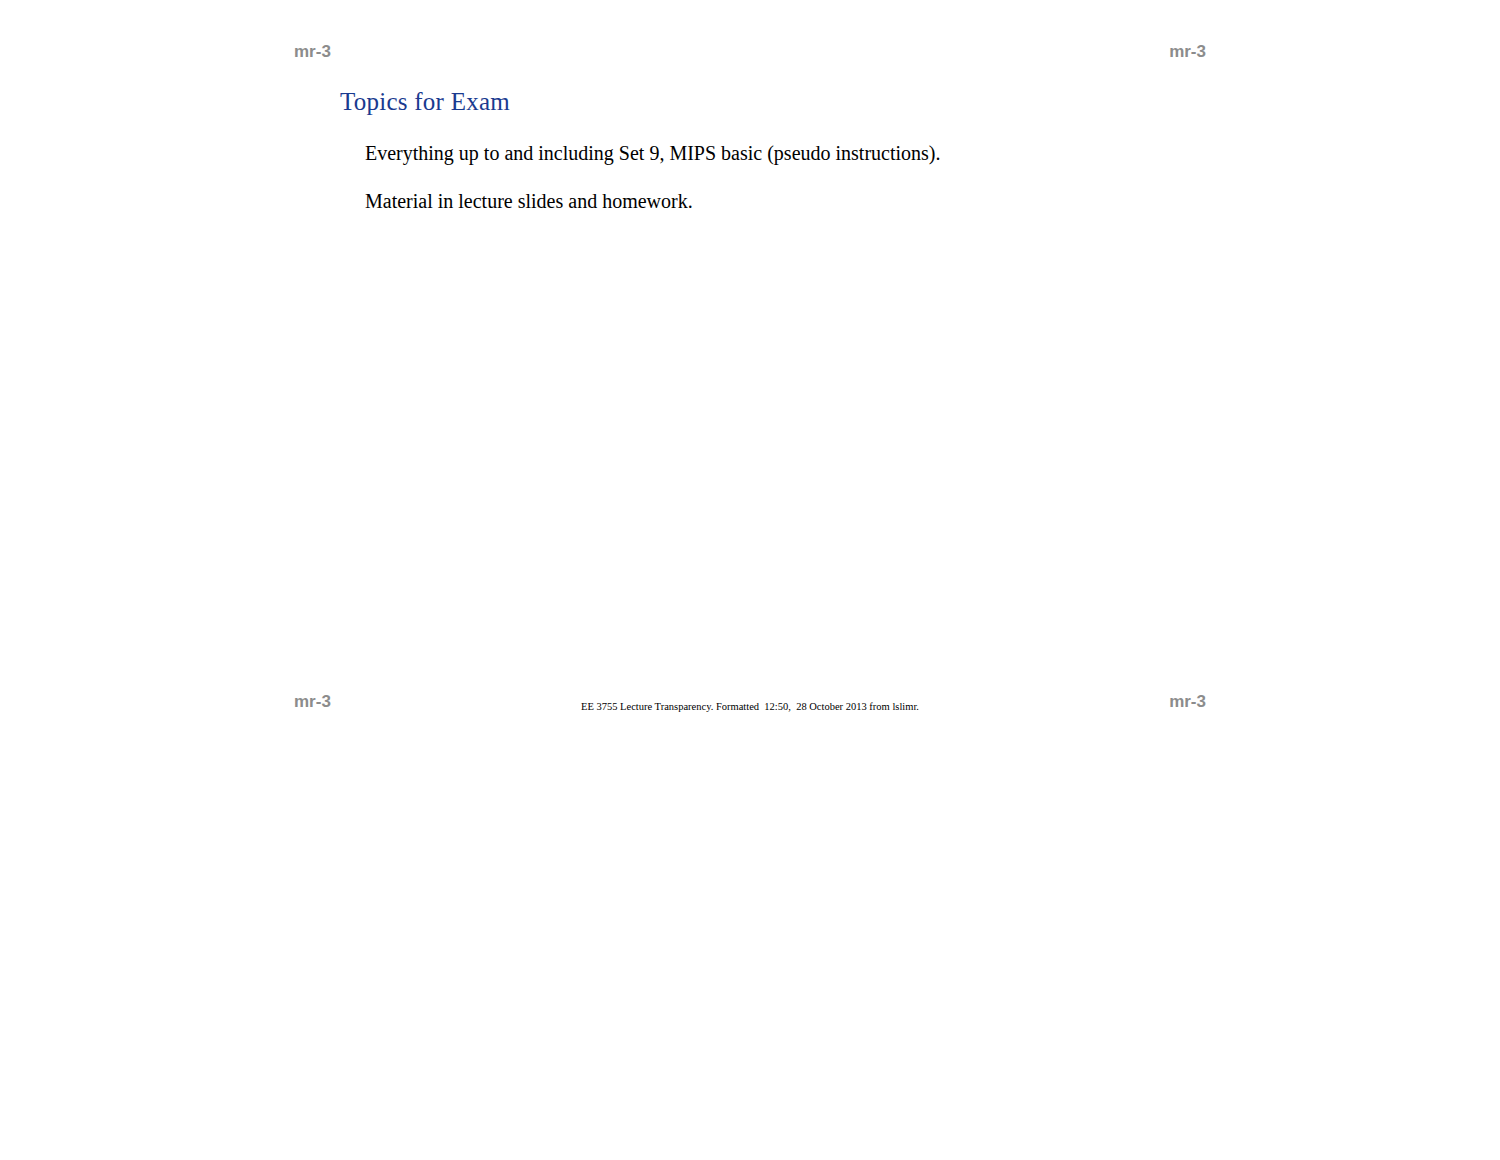mr-3
mr-3
Topics for Exam
Everything up to and including Set 9, MIPS basic (pseudo instructions).
Material in lecture slides and homework.
EE 3755 Lecture Transparency. Formatted 12:50, 28 October 2013 from lslimr.
mr-3
mr-3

•••

— YOUR OBJECTIVE —
Reproduce each line above precisely, with no pictures.

— TASK OUTPUT —
mr-3
mr-3
Topics for Exam
Everything up to and including Set 9, MIPS basic (pseudo instructions).
Material in lecture slides and homework.
EE 3755 Lecture Transparency. Formatted 12:50, 28 October 2013 from lslimr.
mr-3
mr-3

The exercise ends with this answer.